WASHINGTON, D.C. — The Pension Benefit Guaranty Corporation (PBGC) announced today that it has approved the application submitted to the Special Financial Assistance (SFA) Program by the Mid-Jersey Trucking Industry and Teamsters Local 701 Pension Plan (Teamsters 701 Plan). The plan, which is based in North Brunswick, New Jersey, covers 1,623 participants in the transportation industry.
On April 1, 2019, the Teamsters 701 Plan implemented a benefit suspension under the Multiemployer Pension Reform Act of 2014 (MPRA). The plan reduced benefits of about 500 participants. On average, affected participants’ benefits were reduced by 40 percent.
PBGC’s approval of the SFA application enables the plan to restore benefits suspended under the terms of MPRA and to make payments to retirees to cover prior benefit suspensions. SFA will enable the plan to pay retirement benefits without reduction for many years into the future. The plan will receive $142.2 million in SFA, including interest to the expected date of payment to the plan.
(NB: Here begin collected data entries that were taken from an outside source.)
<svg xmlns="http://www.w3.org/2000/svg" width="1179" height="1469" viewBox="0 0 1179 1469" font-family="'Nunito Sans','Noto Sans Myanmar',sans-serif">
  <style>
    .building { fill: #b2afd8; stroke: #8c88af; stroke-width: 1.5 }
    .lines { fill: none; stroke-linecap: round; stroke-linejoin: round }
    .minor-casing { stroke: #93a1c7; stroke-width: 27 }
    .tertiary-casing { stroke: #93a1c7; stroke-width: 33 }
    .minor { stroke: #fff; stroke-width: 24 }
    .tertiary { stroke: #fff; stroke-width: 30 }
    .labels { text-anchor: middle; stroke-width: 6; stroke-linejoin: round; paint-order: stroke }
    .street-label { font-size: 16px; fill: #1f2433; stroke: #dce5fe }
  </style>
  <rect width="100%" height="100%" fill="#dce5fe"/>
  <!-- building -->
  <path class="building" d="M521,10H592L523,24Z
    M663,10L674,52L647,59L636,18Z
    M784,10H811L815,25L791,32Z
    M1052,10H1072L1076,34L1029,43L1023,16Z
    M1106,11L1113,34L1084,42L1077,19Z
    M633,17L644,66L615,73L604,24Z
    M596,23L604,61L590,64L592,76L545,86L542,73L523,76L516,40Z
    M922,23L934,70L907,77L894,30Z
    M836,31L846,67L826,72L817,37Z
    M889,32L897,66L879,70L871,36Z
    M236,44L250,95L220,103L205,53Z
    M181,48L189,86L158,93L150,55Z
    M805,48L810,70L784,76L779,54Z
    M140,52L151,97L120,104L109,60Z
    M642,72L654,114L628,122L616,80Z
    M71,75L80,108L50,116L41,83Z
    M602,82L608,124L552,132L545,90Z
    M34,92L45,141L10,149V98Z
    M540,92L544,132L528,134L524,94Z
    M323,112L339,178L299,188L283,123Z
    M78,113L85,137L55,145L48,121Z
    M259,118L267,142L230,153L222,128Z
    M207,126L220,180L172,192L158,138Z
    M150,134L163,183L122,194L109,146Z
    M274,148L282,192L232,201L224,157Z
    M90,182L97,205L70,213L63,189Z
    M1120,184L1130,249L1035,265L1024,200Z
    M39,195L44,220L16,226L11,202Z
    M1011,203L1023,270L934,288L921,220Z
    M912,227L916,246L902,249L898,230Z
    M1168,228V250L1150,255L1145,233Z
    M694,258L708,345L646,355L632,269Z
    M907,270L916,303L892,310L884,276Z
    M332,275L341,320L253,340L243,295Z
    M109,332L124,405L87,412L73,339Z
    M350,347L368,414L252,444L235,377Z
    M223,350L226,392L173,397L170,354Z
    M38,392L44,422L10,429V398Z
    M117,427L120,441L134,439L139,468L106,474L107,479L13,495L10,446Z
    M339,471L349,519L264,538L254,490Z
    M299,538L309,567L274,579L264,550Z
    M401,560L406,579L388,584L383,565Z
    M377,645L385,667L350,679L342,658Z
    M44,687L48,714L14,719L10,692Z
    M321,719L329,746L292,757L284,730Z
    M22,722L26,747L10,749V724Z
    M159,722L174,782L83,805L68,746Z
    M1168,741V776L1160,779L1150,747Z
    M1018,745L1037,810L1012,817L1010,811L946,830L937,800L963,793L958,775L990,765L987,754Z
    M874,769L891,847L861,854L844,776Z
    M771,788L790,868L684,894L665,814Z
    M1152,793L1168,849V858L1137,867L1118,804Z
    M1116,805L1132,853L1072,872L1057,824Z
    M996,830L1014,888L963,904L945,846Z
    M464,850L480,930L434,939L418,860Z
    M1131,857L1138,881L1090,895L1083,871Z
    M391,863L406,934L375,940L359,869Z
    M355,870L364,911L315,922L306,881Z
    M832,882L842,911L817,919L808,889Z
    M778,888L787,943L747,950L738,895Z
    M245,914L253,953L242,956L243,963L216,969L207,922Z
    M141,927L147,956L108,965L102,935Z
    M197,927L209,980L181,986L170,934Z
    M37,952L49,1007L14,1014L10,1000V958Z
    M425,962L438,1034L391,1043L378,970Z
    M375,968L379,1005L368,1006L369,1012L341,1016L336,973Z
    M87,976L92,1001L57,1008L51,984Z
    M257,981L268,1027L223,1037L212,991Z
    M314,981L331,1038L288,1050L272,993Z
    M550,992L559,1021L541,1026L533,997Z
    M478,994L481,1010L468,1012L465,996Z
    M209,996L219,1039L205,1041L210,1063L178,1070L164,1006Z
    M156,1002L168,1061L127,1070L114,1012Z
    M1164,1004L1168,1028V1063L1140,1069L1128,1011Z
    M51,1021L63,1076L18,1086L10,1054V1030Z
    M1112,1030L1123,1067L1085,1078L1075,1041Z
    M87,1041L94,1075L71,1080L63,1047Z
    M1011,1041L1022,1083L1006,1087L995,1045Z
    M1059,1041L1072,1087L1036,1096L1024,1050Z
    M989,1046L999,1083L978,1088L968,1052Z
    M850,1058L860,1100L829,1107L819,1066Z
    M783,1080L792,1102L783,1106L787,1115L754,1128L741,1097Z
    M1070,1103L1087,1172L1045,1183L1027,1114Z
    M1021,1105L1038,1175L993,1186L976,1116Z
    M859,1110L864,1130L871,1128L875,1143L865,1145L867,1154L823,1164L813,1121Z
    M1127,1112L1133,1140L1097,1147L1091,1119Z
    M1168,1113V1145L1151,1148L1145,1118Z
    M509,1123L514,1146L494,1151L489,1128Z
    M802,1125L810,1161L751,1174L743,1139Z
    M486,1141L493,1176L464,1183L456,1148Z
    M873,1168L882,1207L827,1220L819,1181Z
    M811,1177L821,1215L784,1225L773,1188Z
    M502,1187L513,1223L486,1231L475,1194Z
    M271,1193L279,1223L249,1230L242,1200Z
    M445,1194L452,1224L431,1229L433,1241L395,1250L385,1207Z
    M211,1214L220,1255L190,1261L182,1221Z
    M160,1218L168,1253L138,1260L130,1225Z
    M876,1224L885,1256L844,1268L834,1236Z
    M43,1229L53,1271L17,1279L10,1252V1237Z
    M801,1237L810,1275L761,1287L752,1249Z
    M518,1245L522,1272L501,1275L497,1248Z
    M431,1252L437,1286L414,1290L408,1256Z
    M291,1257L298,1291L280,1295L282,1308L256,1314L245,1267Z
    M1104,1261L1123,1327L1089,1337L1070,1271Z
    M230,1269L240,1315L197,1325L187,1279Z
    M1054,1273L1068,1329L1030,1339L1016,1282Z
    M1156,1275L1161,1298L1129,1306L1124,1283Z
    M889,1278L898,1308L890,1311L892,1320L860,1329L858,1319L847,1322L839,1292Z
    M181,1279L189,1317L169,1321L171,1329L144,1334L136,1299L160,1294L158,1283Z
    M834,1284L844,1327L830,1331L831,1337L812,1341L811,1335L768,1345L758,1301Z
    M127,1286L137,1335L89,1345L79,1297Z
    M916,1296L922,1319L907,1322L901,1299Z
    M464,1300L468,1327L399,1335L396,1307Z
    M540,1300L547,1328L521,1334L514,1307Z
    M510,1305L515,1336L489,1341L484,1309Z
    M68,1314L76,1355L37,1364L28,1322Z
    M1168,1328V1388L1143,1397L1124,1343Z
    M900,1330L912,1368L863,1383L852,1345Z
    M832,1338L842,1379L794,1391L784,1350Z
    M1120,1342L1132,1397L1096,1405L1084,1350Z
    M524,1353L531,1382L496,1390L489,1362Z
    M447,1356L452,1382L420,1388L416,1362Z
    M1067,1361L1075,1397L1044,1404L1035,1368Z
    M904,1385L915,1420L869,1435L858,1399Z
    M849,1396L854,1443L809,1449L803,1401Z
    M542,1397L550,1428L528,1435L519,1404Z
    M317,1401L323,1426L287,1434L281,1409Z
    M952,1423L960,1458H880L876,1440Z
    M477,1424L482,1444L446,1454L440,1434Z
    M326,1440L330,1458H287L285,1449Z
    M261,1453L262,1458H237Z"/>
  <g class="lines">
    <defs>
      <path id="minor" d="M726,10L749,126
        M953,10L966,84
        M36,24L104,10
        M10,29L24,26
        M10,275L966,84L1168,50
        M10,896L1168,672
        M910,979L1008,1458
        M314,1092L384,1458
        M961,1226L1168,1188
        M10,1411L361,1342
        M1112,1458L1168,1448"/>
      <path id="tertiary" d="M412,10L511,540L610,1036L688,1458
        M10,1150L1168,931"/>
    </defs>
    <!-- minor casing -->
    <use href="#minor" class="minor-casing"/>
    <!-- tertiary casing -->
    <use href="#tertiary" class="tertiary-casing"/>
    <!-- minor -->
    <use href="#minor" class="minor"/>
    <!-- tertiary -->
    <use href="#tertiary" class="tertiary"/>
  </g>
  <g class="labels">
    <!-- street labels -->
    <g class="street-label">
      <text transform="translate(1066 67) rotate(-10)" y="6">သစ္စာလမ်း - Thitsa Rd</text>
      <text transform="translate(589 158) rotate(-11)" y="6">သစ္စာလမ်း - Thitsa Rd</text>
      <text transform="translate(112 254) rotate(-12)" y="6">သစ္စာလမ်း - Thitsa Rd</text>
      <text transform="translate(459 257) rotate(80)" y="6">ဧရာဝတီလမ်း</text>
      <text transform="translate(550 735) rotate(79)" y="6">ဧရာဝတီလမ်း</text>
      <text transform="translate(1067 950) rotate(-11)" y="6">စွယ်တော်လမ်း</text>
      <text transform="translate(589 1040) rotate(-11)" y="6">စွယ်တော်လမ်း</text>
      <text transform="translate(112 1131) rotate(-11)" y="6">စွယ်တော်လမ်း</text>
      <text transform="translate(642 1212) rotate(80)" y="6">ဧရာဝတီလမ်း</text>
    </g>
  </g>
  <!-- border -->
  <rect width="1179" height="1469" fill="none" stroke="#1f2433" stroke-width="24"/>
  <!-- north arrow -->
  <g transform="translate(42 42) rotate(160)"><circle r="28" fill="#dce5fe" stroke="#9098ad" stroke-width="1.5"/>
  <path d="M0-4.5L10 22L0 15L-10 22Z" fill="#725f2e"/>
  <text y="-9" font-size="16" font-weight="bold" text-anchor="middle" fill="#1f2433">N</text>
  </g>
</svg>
“The approval of the Special Financial Assistance to the Mid-Jersey Trucking Industry and Teamsters Local 701 Pension Plan today will guarantee full retirement benefits for these 1,623 transportation workers,” said U.S. Secretary of Labor Marty Walsh, chair of the Pension Benefit Guaranty Corporation Board of Directors. “Since 2019, 500 retirees have had their benefits reduced an average of 40%. Today’s action, made possible by the American Rescue Plan, will restore these workers’ hard earned retirement benefits.”
About the Special Financial Assistance Program
The SFA Program was enacted as part of the American Rescue Plan Act of 2021 (ARP). The program is expected to provide funding to over 250 severely underfunded multiemployer pension plans and will ensure that over three million of America’s workers, retirees, and their families receive the pension benefits they earned through many years of hard work.
The SFA Program requires plans to demonstrate eligibility for SFA and to calculate the amount of assistance pursuant to ARP and PBGC’s regulations. A plan may use the funds only to pay plan benefits and administrative expenses. SFA and earnings thereon must be segregated from other plan assets and plans are not obligated to repay SFA to PBGC. Plans receiving SFA are also subject to certain terms, conditions and reporting requirements, including an annual statement documenting compliance with the terms and conditions. PBGC is authorized to conduct periodic audits of multiemployer plans that receive SFA.
The SFA Program operates under an Interim Final Rule which was published in the Federal Register on July 12, 2021. The Interim Final Rule included a request for public comments, with an emphasis on feedback where any additional guidance may be needed. PBGC is currently reviewing those comments and may incorporate changes in the Final Rule in response to comments that PBGC received.
As of May 27, 2022, PBGC has approved over $6.5 billion to plans that cover over 125,000 workers and retirees.